# Calculating the braking distance with equations

• Mar 9th 2010, 11:45 PM
jamesgill
Calculating the braking distance with equations
Hi,
Can anybody help me with the following as I am totally stuck! A truck is moving at 88 km h-1 and breaks to 52km h -1. What is the distance over which the breaks are used if the deceleration was 2.82 m s -2.

I have to use one or more of the following equations - and correct SI units. I have been told to think about the energies involved. Any help will be gratefully received.

Ek = 1/2mv^2

W = Fd

P = E/t
• Mar 10th 2010, 01:49 AM
HallsofIvy
Quote:

Originally Posted by jamesgill
Hi,
Can anybody help me with the following as I am totally stuck! A truck is moving at 88 km h-1 and breaks to 52km h -1. What is the distance over which the breaks are used if the deceleration was 2.82 m s -2.

I have to use one or more of the following equations - and correct SI units. I have been told to think about the energies involved. Any help will be gratefully received.

Ek = 1/2mv^2

W = Fd

P = E/t

I would have thought of using a motion equation but the Energy equation you have here works nicely. At 88 km/hr, the truck has kinetic energy of \$\displaystyle (1/2)m(88)^2\$ Joules.

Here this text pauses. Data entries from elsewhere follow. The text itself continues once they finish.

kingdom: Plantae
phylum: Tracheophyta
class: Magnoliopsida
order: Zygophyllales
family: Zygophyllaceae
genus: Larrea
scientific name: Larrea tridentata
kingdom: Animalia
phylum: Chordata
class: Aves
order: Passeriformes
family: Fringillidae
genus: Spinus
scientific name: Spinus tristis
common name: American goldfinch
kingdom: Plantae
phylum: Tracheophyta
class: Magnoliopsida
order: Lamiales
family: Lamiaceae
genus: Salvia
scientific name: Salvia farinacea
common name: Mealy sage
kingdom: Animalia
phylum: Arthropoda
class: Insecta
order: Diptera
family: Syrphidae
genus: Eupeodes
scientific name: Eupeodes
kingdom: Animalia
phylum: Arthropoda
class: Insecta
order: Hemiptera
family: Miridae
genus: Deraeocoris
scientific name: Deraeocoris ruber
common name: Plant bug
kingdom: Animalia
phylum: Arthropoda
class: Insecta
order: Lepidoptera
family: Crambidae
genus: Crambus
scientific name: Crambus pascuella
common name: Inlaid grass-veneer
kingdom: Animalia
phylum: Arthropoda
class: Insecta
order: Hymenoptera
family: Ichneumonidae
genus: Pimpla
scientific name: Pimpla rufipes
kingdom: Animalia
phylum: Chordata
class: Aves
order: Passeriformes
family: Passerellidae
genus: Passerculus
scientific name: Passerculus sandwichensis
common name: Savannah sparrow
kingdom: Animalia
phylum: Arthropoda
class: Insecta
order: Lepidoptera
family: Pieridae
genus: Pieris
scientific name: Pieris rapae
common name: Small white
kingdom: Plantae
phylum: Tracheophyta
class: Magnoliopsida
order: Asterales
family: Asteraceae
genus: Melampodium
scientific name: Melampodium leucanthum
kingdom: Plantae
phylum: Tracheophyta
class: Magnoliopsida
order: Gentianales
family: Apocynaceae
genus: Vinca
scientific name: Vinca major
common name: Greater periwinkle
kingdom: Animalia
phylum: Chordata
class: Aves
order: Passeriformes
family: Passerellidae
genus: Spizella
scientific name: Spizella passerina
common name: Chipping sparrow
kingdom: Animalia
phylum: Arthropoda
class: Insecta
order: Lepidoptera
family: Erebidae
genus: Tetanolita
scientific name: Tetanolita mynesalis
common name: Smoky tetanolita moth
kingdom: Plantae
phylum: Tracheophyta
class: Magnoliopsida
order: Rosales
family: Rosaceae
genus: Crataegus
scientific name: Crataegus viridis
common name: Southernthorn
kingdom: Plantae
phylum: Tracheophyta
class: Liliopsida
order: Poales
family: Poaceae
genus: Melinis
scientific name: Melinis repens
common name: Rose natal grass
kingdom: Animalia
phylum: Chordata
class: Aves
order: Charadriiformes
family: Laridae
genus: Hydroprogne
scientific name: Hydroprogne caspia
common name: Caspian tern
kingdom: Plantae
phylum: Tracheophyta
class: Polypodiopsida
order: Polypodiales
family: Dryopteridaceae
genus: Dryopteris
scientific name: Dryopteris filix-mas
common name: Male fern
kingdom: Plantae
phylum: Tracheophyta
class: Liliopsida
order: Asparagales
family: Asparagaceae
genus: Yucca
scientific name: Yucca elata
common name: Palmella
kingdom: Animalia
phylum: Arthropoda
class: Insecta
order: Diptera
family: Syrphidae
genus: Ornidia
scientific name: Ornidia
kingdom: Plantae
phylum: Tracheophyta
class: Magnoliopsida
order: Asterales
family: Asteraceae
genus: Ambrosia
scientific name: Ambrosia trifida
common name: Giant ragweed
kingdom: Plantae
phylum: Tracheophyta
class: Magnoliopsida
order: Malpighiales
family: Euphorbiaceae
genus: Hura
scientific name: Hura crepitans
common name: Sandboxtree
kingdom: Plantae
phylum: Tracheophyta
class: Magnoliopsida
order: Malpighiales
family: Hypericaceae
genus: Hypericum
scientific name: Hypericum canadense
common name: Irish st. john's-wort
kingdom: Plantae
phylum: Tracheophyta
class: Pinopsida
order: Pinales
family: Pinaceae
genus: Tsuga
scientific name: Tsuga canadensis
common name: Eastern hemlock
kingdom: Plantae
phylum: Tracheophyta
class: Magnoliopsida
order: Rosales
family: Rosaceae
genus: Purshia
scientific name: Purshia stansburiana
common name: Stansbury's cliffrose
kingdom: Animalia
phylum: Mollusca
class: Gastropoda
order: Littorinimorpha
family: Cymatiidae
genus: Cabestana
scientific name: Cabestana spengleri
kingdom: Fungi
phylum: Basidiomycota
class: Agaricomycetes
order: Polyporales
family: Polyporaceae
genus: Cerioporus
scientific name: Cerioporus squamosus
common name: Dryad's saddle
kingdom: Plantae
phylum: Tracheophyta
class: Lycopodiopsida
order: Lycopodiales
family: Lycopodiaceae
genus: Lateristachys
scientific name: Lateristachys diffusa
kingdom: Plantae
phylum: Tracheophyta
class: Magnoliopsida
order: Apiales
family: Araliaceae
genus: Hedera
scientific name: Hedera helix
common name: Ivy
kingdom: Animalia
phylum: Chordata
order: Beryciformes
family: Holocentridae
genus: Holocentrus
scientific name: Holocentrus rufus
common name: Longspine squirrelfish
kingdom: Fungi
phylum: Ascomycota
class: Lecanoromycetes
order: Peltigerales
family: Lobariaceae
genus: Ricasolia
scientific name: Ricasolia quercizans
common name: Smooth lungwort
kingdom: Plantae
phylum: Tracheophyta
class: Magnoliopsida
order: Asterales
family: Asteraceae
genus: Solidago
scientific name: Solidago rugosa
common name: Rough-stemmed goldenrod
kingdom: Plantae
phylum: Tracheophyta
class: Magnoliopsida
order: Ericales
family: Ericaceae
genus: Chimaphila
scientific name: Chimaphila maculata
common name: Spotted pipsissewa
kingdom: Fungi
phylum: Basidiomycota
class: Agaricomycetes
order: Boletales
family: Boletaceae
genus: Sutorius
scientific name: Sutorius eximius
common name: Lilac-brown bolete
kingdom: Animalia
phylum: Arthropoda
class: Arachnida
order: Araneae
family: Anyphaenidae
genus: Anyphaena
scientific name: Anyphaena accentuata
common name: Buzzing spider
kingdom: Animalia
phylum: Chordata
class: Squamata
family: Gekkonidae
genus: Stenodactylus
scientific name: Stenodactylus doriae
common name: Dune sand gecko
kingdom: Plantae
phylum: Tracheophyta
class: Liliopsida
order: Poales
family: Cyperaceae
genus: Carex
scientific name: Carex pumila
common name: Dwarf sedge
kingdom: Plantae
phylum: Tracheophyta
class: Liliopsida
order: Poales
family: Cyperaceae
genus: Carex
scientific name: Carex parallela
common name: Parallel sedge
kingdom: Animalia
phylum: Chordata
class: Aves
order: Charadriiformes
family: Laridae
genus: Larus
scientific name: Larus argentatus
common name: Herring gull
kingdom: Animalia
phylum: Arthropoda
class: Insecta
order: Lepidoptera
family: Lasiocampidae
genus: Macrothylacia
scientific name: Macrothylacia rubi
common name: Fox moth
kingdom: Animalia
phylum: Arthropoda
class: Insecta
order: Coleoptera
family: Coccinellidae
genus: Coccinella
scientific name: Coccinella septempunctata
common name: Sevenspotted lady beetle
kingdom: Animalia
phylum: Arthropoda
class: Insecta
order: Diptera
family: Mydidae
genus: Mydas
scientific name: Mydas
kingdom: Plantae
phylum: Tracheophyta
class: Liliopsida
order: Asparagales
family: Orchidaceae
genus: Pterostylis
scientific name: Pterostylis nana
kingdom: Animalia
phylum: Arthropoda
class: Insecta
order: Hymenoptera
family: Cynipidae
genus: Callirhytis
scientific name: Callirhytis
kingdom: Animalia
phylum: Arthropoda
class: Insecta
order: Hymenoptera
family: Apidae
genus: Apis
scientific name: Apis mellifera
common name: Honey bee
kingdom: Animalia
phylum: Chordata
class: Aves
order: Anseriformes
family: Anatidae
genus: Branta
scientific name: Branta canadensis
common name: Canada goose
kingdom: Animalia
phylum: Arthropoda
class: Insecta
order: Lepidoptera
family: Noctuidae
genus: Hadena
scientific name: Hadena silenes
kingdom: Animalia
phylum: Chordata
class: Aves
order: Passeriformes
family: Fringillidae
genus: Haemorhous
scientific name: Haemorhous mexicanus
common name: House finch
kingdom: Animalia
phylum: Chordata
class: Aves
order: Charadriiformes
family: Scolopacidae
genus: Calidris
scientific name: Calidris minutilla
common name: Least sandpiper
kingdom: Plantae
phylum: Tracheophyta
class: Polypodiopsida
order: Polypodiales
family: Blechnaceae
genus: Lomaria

We don't know the trucks mass but wait on that.

At 52 km/h, its kinetic energy is \$\displaystyle (1/2)m(52)^2\$ Joules. The work done by the brakes is the difference between those two: \$\displaystyle (1/2)m(52)^2- (1/2)m(88)^2= (1/2)m(52^2- 88^2)\$ Joules.
(Notice the order of those speeds. The truck slows down so the work done is negative.)

The truck decelerates at \$\displaystyle 2.82 m/s^2\$ so its acceleration is \$\displaystyle -2.82 m/s^2\$. Force equals mass times acceleration (that formula isn't given here but I am sure you know it): \$\displaystyle F= ma= -m(2.82 m/s^2)\$.

Now use W= Fd: \$\displaystyle (1/2)m(52^2- 88^2)= -m(2.82 m/s^2)d\$.

The unknown mass, m, cancels and you can solve for d.
• Mar 10th 2010, 02:51 AM
jamesgill
Thank you
Thank you so much for not just the answer but also the clear explanation. I should be able to tackle similar equations myself now.